On Jul 4, 2007, at 10:40 AM, David Jencks wrote:
> We've run into a bit of a problem with javaee app clients and
> logins. We need the same security configuration to support both
> remote access to openejb and web services security. Remote access
> to openejb currently requires a "remote login" that ends up with an
> identity token on the client that is sent to openejb in each
> request, and that openejb uses to look up the previously logged in
> Subject. The web services security involves the client login
> configuration putting a private credential containing the username/
> password to use for the web services call into the Subject. I
> can't figure out how to combine a "server side" login module that
> produces the identity token with a client side login module that
> produces the private credential. If I can't figure out how to do
> this I have some doubts many of our users will be able to figure it
> out either. I things there's general agreement that the remote
> login mechanism is a bad idea and should be removed in favor of
> some kind of security assertion idea. I really don't like how the
> remote login occurs over a completely different channel than the
> openejb remote calls themselves.
Took me a couple times through reading this and I get the proposed
changes, though I did not follow the above part where you explain the
issue. I guess I'd like to understand the parameters of the problem
better before moving on to resolution details.

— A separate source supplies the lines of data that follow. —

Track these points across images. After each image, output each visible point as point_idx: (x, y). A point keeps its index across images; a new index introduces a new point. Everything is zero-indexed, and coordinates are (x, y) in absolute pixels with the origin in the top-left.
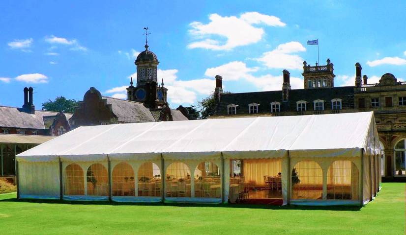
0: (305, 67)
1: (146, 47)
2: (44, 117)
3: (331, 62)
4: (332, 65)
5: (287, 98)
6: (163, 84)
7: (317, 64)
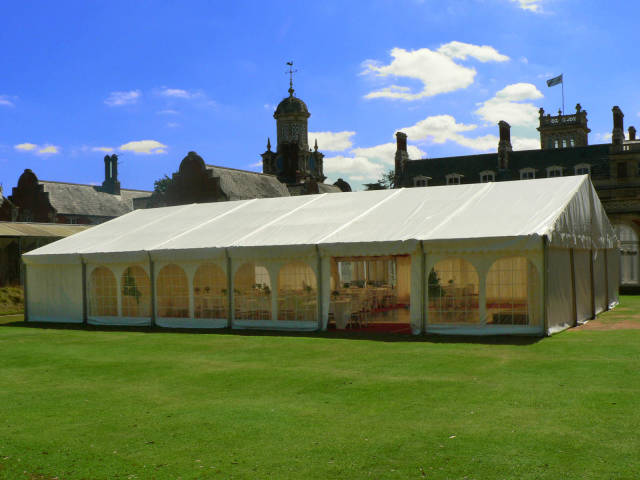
0: (542, 118)
1: (291, 91)
2: (134, 200)
3: (583, 109)
4: (585, 113)
5: (506, 165)
6: (316, 147)
7: (560, 112)
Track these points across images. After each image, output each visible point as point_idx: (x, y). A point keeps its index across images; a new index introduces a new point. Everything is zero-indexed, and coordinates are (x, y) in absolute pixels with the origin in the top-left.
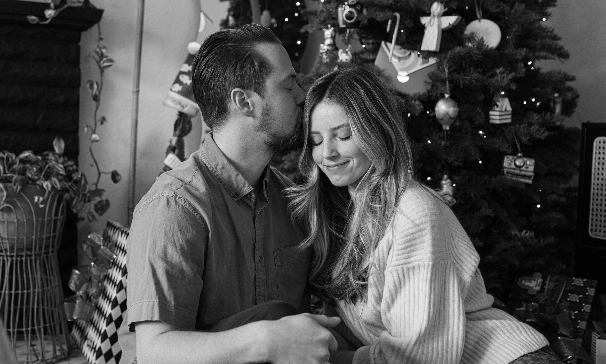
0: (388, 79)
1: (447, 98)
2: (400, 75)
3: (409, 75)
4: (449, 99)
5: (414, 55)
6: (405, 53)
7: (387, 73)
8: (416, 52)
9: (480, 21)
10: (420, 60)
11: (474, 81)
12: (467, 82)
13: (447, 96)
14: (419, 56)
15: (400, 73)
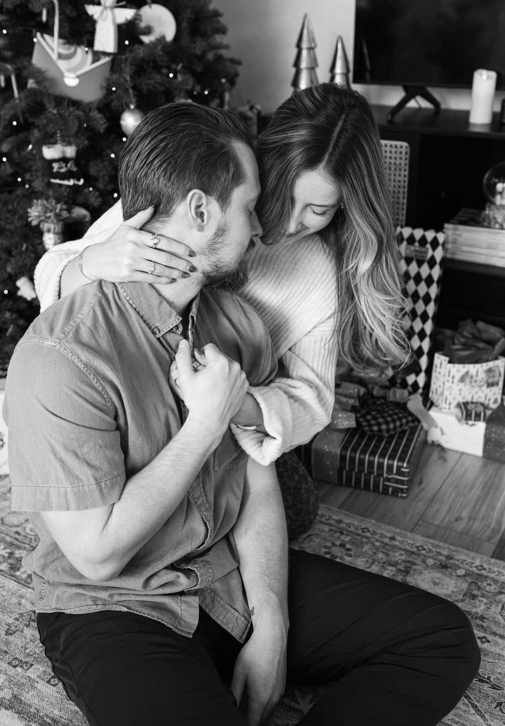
0: (53, 82)
1: (133, 110)
2: (67, 77)
3: (78, 77)
4: (136, 110)
5: (81, 51)
6: (69, 49)
7: (51, 74)
8: (83, 47)
9: (150, 7)
10: (90, 57)
11: (157, 85)
12: (150, 86)
13: (132, 107)
14: (87, 52)
15: (67, 74)
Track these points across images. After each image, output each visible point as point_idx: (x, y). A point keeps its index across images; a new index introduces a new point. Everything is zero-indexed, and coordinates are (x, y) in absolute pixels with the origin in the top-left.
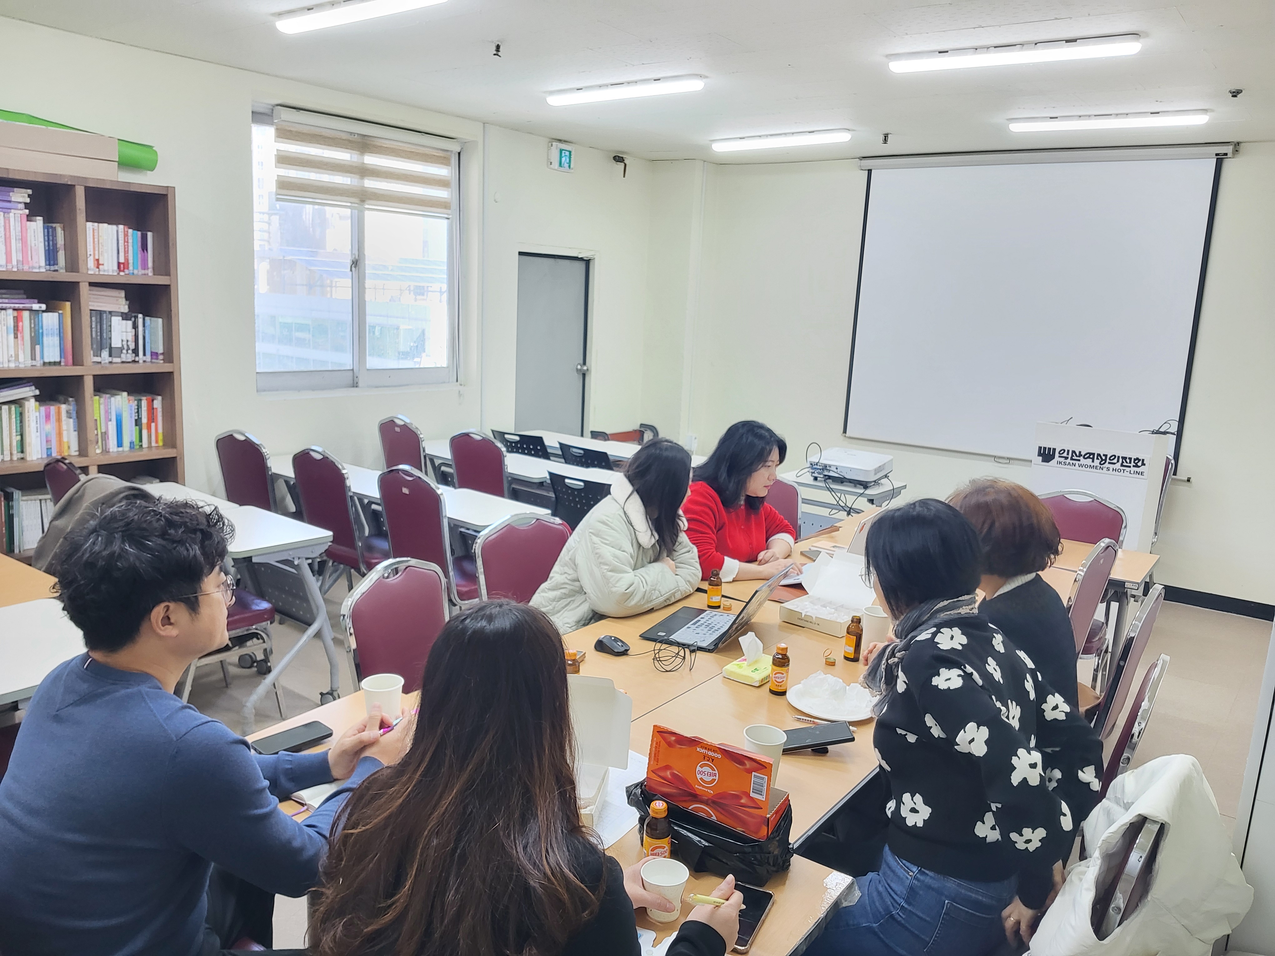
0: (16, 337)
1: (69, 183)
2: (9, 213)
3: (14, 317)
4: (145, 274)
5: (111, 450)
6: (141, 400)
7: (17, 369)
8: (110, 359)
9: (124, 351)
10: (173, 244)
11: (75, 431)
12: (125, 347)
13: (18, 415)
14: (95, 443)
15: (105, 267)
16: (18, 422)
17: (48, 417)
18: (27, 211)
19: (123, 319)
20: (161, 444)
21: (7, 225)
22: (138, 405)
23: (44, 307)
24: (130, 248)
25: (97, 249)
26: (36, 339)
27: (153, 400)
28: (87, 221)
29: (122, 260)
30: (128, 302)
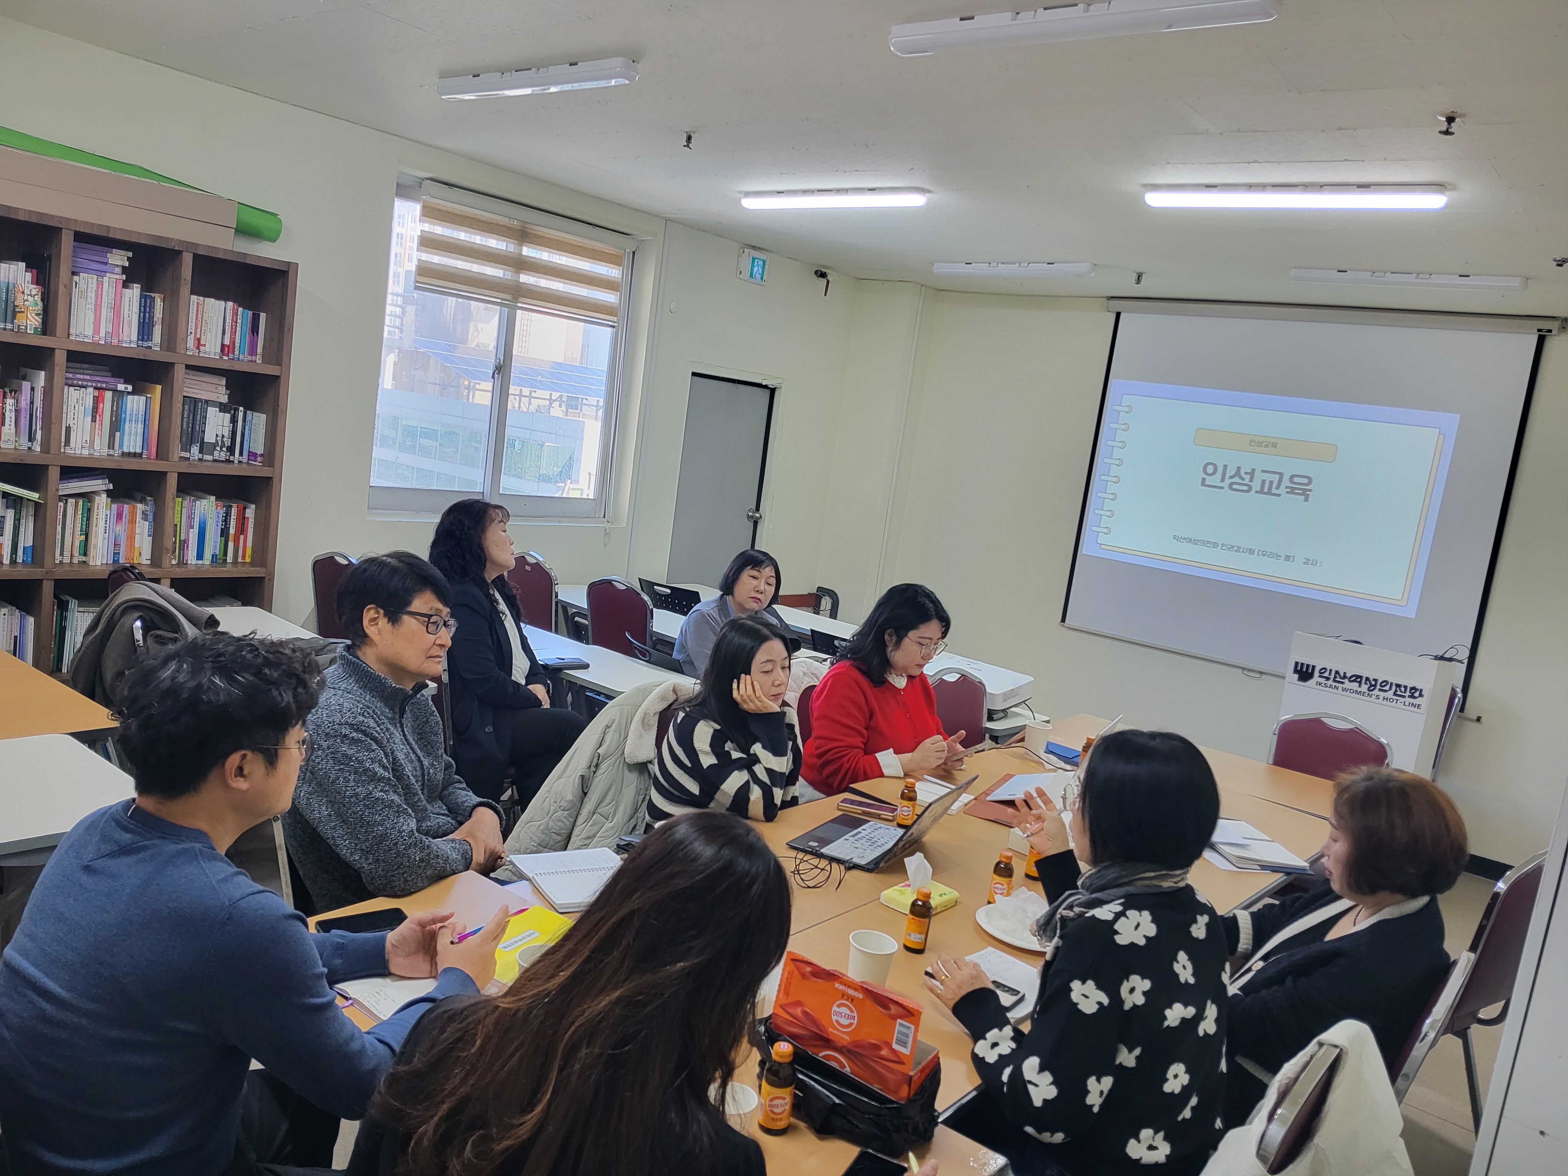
0: (94, 420)
1: (176, 248)
2: (102, 277)
3: (94, 397)
4: (252, 361)
5: (189, 562)
6: (231, 507)
7: (91, 458)
8: (200, 456)
9: (218, 448)
10: (289, 329)
11: (149, 536)
12: (220, 442)
13: (86, 511)
14: (171, 552)
15: (207, 349)
16: (85, 519)
17: (119, 516)
18: (124, 277)
19: (220, 411)
20: (248, 560)
21: (100, 290)
22: (226, 513)
23: (130, 388)
24: (238, 329)
25: (199, 327)
26: (116, 425)
27: (245, 508)
28: (192, 293)
29: (227, 342)
30: (229, 392)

Not so much a concern more curious, was this an issue during G
certification that just didn't have an affect on certification or has
something changed since then and this is a new issue?
How were we doing web services security before? Did it work for EJBs
too? (maybe that was the issue).
I really lost you when you stated an issue with web services security
then jumped to solving the problem in the protocol that doesn't use
web services. I can't figure out how these things connect.
Any help in understanding would be greatly appreciated.